___ INPUT DATA ___

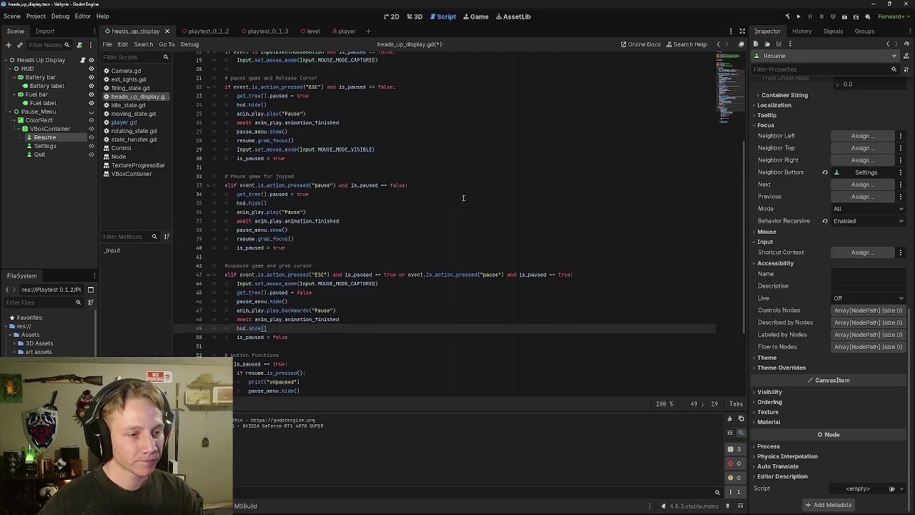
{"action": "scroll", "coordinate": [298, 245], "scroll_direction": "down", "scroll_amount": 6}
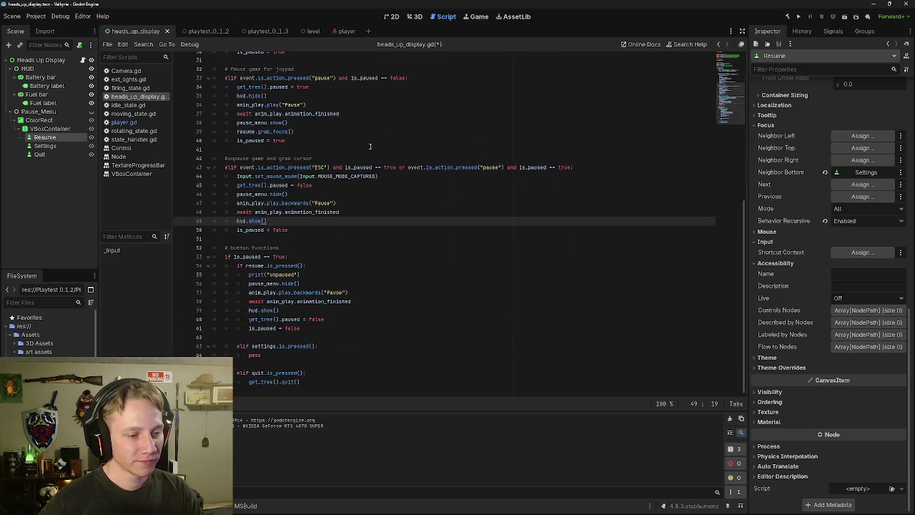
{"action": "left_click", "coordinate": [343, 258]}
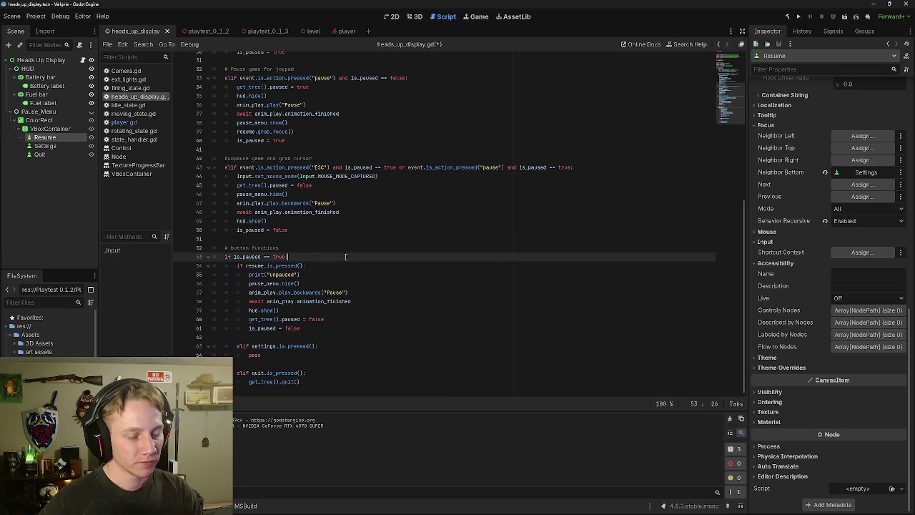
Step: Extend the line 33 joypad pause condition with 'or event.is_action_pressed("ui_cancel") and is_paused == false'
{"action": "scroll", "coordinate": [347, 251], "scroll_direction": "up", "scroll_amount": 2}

___
___ INPUT DATA ___

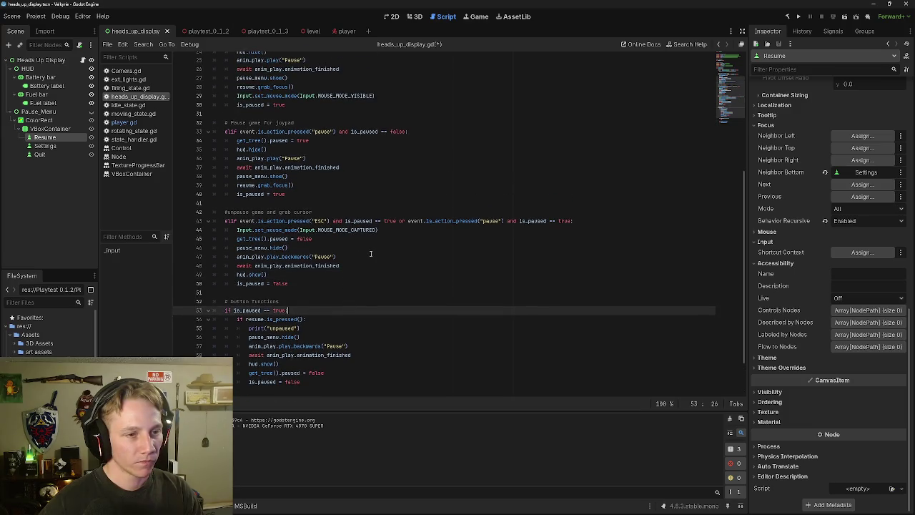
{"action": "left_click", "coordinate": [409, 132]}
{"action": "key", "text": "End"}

___
___ INPUT DATA ___

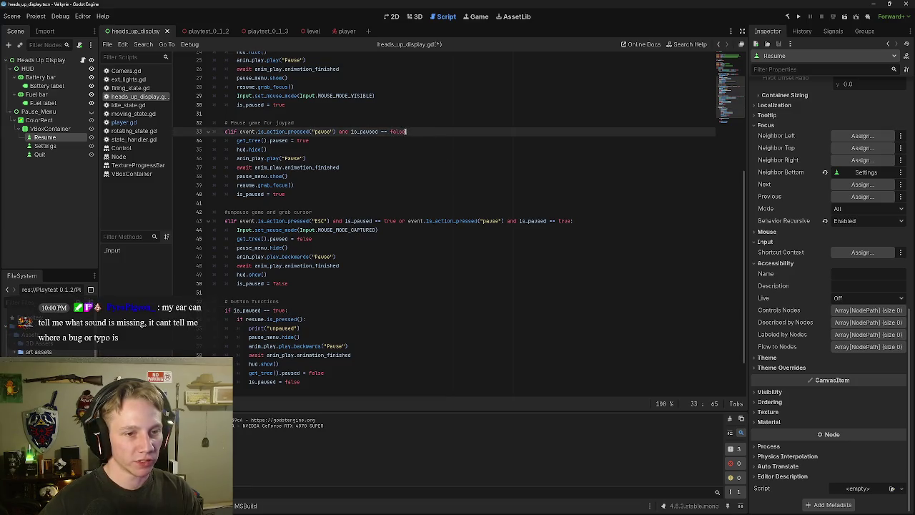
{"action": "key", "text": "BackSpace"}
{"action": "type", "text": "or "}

___

» **TO DO**: Every line of the records that includes the word "text" should be gathered.

» **WRITTEN RESPONSE**:
{"action": "key", "text": "End"}
{"action": "key", "text": "BackSpace"}
{"action": "type", "text": "or "}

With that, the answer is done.